We see that my.define.environments creates new environments too though! Yes, my.define.environments essentially does the same thing, but I can add my dice functiont inside my.define.environments and this measure can then be used in future work in other projects by using the same code. Moreover, the fact that arguments can be passed into my.define.environments allows you to create a measure on-the-fly.

Below is an example of how you can use custom measures based on the code above.

Example

Here I will plot the Jaccard Index, which is not implemented in the performance function. The Jaccard index formula is similar to dice and is represented as:

$\frac{TP}{TP + FP + FN}$

We can implement this cost function by supplying our measure, which must match our function name in funnames, the human-readable name in longnames and a list of 2-element character vectors in exprs. For scalar measures, the first element is "cutoffs" and the second element is the expression (to be evaluated by R) of the measure to be used.

data(ROCR.simple)
pred <- prediction(ROCR.simple$predictions,ROCR.simple$labels)
perf.jaccard = myperformance(pred,
measure = "jaccard",
funnames = "jaccard",
longnames="Jaccard Index",
exprs = list(c("cutoffs", "tp / (tp + fp + fn)")))
plot(perf.jaccard)


Viola! We now have a way to create any cost function (that can be formulated in the terms of the objects of a prediction object).

Here is the example with using Dice:

perf.dice = myperformance(pred, measure = "dice")
plot(perf.dice)


As we already added .performance.dice to my.define.environments, we can simply call it as a measure.

Stated problem A: Return the part of the text on custom ROCR measures that opens with the words containing "We see that" and closes with "the code above.", copied word for word.

Entries supplied:

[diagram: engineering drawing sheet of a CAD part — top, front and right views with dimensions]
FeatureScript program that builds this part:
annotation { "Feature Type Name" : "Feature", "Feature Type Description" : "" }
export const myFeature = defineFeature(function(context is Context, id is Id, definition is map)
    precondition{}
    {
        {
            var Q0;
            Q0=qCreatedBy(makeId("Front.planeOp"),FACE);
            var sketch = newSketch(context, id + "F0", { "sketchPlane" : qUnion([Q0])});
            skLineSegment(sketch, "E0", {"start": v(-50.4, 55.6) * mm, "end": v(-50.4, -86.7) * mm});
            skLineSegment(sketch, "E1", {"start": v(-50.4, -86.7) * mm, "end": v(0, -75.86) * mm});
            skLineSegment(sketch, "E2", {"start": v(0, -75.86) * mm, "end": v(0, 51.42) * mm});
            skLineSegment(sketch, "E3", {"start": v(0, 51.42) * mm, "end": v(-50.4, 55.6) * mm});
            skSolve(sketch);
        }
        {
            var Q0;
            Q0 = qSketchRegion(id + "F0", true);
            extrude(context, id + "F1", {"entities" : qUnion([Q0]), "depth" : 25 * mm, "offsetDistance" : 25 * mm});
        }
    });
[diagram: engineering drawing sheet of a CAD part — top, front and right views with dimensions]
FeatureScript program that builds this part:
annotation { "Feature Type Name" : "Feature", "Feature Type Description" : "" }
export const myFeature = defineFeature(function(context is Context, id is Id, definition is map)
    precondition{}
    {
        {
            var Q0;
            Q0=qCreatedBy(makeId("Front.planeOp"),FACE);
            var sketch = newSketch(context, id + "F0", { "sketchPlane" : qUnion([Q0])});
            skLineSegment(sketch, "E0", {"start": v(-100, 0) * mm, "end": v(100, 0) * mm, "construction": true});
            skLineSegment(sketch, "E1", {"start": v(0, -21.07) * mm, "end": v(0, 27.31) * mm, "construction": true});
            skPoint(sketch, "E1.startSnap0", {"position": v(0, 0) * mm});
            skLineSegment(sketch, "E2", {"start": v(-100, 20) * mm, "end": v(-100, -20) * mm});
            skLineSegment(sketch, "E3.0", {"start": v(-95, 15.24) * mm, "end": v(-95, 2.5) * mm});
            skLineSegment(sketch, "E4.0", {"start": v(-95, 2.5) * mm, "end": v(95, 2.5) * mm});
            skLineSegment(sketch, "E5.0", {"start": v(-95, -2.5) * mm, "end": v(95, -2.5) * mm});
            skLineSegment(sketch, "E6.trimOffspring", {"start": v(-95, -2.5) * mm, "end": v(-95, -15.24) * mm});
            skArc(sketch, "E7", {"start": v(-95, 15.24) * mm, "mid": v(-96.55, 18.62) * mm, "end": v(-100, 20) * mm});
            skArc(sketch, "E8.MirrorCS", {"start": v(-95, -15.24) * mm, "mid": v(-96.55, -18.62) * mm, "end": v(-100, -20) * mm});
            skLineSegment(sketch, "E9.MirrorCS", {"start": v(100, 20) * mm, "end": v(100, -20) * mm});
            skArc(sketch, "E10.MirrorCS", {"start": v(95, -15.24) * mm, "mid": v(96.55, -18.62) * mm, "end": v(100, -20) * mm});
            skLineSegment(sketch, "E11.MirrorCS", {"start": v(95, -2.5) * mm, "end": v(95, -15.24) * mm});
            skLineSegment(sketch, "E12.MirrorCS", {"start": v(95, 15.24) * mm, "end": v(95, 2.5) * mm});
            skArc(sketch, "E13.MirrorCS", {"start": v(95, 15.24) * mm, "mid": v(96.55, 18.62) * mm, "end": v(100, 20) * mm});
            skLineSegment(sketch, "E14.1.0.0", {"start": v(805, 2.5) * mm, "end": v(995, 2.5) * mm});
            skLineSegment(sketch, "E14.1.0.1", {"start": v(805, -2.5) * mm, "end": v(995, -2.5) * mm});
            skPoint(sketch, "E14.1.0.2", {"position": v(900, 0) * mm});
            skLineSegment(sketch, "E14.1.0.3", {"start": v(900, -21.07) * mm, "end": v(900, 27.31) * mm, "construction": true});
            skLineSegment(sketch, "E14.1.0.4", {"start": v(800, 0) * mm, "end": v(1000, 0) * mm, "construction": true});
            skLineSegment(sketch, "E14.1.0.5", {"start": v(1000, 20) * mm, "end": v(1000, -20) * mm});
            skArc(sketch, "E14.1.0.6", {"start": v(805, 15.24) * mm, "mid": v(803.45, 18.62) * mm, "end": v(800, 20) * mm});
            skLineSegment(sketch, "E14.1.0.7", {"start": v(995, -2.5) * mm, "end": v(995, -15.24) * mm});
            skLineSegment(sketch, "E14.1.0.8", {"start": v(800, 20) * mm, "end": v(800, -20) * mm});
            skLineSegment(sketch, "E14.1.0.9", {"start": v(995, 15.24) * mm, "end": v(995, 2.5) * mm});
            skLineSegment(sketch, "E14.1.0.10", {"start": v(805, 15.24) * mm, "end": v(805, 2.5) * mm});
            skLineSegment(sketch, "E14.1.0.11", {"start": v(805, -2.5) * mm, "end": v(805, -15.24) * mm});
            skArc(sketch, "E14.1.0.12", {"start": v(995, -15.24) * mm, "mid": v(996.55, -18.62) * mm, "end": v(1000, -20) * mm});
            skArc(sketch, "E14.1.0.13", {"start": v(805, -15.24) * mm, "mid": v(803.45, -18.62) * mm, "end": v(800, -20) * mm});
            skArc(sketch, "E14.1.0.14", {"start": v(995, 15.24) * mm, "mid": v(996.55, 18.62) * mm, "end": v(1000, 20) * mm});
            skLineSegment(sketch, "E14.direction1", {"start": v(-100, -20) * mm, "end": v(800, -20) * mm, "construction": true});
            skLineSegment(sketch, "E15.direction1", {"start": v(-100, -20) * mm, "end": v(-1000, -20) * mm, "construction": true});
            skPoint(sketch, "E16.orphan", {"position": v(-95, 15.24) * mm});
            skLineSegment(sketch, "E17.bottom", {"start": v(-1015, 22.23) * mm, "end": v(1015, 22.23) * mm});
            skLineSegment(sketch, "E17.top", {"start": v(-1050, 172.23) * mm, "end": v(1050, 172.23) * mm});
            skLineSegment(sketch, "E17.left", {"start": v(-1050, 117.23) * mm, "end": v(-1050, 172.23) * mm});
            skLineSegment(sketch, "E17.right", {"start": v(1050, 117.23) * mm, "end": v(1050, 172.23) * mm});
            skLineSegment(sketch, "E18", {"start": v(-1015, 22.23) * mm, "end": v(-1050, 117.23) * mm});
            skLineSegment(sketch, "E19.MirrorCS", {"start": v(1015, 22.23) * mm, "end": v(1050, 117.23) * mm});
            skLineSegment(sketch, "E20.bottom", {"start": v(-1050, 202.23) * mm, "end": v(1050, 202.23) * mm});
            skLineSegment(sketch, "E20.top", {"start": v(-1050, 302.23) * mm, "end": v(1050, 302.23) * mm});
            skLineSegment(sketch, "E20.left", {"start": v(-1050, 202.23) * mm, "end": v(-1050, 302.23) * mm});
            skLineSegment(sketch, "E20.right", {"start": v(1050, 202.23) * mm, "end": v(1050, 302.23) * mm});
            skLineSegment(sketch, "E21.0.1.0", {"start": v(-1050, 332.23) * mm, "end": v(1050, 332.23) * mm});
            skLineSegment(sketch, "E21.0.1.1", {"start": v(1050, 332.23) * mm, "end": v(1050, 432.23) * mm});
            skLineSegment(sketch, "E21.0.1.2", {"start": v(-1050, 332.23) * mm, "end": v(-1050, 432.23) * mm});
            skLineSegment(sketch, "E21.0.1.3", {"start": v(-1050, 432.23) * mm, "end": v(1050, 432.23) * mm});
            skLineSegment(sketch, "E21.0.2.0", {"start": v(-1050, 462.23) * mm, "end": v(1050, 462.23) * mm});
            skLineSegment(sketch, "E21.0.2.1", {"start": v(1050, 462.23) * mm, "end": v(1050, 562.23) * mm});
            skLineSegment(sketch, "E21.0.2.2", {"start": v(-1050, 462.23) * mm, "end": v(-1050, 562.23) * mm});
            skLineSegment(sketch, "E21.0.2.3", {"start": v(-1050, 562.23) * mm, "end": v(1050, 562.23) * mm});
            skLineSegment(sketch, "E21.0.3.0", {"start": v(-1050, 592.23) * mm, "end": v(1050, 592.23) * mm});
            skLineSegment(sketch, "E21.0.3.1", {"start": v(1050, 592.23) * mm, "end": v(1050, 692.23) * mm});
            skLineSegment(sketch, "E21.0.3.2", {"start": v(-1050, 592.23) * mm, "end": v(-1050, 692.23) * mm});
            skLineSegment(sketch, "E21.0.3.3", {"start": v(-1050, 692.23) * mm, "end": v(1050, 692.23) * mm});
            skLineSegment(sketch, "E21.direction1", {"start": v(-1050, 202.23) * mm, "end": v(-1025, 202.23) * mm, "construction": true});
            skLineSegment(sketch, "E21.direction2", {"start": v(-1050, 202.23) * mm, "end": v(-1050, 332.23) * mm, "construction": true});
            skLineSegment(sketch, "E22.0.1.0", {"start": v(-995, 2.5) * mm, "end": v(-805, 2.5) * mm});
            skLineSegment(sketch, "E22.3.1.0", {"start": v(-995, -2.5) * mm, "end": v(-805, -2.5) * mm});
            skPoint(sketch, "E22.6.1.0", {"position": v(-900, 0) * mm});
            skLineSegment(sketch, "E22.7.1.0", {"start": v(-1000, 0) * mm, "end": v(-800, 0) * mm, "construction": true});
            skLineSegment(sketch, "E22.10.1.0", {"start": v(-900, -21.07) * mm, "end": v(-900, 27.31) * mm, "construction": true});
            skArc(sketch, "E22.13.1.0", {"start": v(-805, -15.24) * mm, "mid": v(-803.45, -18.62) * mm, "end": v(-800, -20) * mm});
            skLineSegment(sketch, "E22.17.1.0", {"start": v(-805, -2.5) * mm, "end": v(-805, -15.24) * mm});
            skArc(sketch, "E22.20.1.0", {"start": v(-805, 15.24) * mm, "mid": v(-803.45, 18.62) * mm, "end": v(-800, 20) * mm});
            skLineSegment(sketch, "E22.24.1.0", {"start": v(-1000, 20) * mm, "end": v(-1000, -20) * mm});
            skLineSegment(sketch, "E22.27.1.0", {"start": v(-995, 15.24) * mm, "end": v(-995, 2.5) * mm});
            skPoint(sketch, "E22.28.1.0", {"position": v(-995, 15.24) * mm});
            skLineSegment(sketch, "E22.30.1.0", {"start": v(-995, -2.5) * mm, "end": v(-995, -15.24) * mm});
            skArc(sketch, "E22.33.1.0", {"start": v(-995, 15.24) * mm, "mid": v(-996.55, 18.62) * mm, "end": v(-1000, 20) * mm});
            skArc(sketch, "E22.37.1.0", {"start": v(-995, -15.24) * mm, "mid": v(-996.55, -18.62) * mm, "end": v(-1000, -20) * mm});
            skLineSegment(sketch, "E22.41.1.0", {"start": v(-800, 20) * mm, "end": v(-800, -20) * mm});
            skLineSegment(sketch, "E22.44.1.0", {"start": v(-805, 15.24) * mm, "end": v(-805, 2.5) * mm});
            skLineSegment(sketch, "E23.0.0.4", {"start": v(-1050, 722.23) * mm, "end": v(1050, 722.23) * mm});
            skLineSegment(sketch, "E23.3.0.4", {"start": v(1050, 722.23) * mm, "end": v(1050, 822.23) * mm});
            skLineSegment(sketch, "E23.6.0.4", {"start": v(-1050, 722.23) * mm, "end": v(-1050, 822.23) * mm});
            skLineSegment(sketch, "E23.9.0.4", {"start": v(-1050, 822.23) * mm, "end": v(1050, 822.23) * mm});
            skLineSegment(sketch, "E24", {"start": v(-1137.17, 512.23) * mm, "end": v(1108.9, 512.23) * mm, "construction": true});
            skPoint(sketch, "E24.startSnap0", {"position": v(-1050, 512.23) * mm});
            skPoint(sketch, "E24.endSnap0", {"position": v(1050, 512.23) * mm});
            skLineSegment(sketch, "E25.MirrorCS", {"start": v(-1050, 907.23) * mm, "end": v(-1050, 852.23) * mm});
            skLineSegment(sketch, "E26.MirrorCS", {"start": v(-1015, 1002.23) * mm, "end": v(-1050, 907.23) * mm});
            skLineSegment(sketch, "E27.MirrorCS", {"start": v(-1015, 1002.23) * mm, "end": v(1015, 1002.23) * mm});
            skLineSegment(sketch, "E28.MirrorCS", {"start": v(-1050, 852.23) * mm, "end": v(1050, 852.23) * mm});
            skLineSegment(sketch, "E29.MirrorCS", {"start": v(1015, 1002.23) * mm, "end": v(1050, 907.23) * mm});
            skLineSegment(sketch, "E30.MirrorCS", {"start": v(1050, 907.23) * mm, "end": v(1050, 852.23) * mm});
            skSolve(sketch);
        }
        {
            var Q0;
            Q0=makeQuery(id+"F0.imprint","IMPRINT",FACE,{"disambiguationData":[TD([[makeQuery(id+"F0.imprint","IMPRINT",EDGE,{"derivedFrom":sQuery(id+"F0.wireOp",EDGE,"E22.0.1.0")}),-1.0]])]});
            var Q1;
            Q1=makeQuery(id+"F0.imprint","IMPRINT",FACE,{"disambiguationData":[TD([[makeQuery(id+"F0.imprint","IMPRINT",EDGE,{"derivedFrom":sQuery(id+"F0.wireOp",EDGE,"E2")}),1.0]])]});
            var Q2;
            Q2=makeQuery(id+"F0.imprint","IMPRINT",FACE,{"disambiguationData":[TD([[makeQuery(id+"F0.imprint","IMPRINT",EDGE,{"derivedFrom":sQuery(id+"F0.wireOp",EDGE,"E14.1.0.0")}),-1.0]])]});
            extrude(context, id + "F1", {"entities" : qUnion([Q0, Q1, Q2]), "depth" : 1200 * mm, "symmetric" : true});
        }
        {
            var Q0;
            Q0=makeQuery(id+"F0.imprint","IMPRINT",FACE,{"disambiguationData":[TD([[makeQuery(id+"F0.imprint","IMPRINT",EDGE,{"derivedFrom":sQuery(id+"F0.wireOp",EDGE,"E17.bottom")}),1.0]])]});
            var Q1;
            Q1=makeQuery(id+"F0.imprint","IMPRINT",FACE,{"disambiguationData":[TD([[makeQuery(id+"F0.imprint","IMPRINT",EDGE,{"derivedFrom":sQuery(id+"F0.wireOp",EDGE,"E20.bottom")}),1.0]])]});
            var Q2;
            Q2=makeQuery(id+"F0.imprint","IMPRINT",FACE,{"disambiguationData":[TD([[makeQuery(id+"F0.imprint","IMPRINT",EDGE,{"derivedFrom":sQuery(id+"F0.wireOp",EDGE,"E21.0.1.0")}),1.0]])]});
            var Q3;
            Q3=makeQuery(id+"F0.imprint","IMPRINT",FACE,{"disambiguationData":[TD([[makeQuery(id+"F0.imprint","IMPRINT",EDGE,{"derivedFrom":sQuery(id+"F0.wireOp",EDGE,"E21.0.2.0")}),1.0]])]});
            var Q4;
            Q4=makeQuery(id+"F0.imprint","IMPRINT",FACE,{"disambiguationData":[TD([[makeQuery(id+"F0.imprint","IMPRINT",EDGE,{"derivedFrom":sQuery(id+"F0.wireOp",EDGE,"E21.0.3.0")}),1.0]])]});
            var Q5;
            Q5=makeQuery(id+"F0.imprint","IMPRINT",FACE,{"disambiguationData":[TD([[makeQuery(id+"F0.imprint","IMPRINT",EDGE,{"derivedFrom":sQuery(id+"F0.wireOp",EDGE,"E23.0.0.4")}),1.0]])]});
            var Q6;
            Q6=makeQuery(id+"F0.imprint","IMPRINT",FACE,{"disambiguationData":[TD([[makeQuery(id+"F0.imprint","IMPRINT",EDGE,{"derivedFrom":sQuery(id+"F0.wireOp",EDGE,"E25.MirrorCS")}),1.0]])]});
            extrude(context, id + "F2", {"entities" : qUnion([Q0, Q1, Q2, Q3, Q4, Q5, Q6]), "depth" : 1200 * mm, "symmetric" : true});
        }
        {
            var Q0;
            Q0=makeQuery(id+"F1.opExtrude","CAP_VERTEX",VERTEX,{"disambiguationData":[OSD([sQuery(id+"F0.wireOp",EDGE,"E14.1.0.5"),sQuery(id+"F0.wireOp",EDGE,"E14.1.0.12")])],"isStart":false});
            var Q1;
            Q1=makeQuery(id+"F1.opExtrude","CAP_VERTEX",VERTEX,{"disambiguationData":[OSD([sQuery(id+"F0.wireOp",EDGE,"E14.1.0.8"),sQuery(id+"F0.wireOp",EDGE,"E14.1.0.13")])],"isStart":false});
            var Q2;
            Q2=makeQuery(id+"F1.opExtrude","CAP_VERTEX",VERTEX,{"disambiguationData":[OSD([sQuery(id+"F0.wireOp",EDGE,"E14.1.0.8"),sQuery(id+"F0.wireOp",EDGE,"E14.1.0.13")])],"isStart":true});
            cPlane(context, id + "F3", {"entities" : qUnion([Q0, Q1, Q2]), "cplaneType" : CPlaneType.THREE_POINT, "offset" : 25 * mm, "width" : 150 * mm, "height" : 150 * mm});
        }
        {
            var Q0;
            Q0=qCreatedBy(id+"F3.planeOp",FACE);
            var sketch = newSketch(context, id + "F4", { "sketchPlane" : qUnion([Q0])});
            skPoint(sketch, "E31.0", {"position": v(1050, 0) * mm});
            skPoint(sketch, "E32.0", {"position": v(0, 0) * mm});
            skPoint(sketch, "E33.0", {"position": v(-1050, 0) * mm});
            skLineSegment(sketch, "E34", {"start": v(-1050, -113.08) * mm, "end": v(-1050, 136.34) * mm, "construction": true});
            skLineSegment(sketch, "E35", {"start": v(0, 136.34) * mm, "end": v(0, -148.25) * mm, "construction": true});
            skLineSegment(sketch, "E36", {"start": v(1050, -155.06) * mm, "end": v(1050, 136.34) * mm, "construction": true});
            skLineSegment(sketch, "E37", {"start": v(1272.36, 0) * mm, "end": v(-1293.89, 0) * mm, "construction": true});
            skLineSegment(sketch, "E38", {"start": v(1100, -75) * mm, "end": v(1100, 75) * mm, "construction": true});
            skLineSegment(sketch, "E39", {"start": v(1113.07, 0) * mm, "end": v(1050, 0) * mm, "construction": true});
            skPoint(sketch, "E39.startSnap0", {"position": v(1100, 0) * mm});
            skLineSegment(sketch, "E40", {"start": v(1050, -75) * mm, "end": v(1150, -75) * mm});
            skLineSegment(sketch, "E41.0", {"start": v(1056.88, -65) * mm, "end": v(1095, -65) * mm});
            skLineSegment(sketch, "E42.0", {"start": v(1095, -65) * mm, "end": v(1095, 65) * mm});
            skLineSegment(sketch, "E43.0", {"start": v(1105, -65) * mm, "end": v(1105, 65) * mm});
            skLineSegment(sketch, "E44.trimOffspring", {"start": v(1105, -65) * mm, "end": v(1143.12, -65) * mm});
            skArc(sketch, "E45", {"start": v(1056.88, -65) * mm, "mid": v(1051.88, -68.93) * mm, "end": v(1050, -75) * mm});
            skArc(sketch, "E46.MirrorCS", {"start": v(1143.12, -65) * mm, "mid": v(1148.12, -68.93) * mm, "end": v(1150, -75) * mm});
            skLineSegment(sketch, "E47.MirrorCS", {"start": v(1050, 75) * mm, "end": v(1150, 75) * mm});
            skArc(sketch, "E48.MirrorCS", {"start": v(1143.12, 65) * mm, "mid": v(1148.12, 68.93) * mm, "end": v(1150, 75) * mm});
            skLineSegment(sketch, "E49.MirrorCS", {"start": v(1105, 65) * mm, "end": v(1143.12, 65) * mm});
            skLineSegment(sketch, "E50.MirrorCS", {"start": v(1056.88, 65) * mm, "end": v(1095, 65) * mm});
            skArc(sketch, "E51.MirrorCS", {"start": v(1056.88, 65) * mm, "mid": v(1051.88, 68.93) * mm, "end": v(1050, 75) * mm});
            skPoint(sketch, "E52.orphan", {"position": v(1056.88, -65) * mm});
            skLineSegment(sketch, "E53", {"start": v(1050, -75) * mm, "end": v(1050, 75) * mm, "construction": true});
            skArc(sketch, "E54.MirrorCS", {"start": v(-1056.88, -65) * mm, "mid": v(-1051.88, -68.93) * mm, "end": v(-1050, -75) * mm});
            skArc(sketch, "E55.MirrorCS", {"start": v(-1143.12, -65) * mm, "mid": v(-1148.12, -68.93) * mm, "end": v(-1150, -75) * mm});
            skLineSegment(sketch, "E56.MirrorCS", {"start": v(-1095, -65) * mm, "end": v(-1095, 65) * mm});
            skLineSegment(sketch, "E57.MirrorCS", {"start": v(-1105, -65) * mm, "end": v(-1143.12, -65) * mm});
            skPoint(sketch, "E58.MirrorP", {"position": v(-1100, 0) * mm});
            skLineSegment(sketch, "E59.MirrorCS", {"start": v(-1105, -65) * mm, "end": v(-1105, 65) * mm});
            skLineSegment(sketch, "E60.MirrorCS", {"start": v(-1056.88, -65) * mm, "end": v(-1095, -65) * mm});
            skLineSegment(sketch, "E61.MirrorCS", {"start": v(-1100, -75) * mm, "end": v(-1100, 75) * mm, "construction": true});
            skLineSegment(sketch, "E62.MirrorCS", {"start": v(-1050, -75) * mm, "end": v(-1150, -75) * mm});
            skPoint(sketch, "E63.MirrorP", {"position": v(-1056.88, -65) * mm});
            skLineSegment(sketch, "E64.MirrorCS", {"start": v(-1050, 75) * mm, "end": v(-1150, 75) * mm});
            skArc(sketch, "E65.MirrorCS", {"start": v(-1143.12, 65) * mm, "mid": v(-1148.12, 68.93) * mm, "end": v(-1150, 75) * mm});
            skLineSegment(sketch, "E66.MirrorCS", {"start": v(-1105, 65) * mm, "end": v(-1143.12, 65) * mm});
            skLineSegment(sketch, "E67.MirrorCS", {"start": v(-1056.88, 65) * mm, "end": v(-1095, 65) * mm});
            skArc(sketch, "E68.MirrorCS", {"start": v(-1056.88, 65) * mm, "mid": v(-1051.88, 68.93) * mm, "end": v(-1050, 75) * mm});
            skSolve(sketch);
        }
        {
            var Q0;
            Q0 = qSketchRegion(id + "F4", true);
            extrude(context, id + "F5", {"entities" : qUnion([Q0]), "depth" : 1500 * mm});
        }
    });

Stated problem B: Return each line of the entries that contains the string "MirrorP", unchanged.

Full solution A:
We see that my.define.environments creates new environments too though! Yes, my.define.environments essentially does the same thing, but I can add my dice functiont inside my.define.environments and this measure can then be used in future work in other projects by using the same code. Moreover, the fact that arguments can be passed into my.define.environments allows you to create a measure on-the-fly.

Below is an example of how you can use custom measures based on the code above.

Full solution B:
            skPoint(sketch, "E58.MirrorP", {"position": v(-1100, 0) * mm});
            skPoint(sketch, "E63.MirrorP", {"position": v(-1056.88, -65) * mm});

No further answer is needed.